Dividend payout rate – the ratio of the total amount of dividends, paid to depositors, to the company's unblemished income. The deduction rate is a fundamental monetary indicator, which are used to determine the durability of the company's dividend payment program.
Some companies pay shareholder all their profits, while the rest – only a part of the income. The size, which is not paid to shareholders, is held by the company to pay off debt or to reinvest in major operations.
When estimating the dividend payout ratio, some reasons are taken into account, first the level of maturity of the company. Maybe, that a growth-focused company, which seeks to expand, develop new products and enter new markets, will reinvest a huge part or all of its profits, therefore, it is considered the usual small or even zero deductions.
The deduction indicator is useful for assessing the persistence of dividends. Companies are very willing to reduce income from securities, as this can lead to a decrease in the share price and have a bad effect on the company.

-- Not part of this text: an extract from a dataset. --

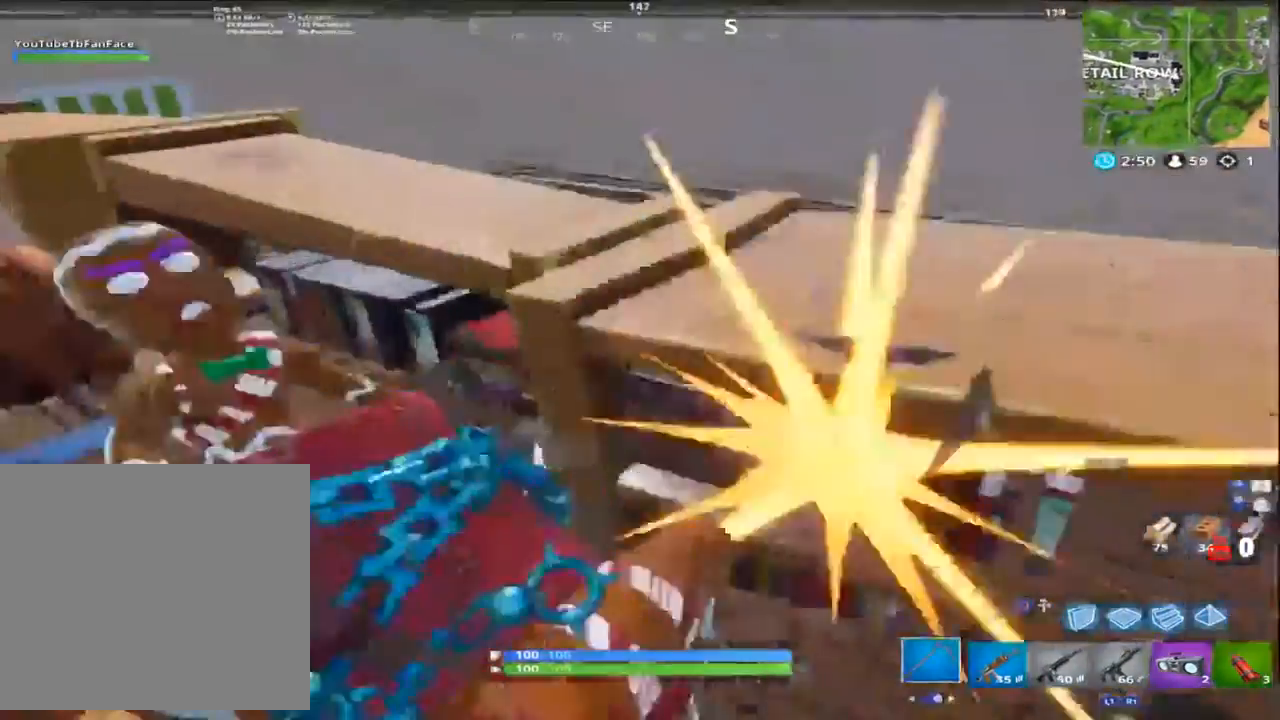
{"dt_ms": 500, "buttons": ["R2"], "left_stick": "left", "right_stick": "up-right", "events": [[83, "right_stick", "down"], [200, "right_stick", "center"], [267, "right_stick", "up-right"], [283, "left_stick", "left"]]}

But, if the company's deduction rate exceeds one hundred percent, it returns more funds to shareholders, what does he make, maybe, will be followed by a decrease in dividends or, in principle, the end of their deductions.
Long-term trends in the deduction ratio also matter. Experts prefer to see a healthy balance between dividend payments and retained earnings. Constant dividend payout rates from year to year, are likely to indicate the maturity of the business and the resilience of the company.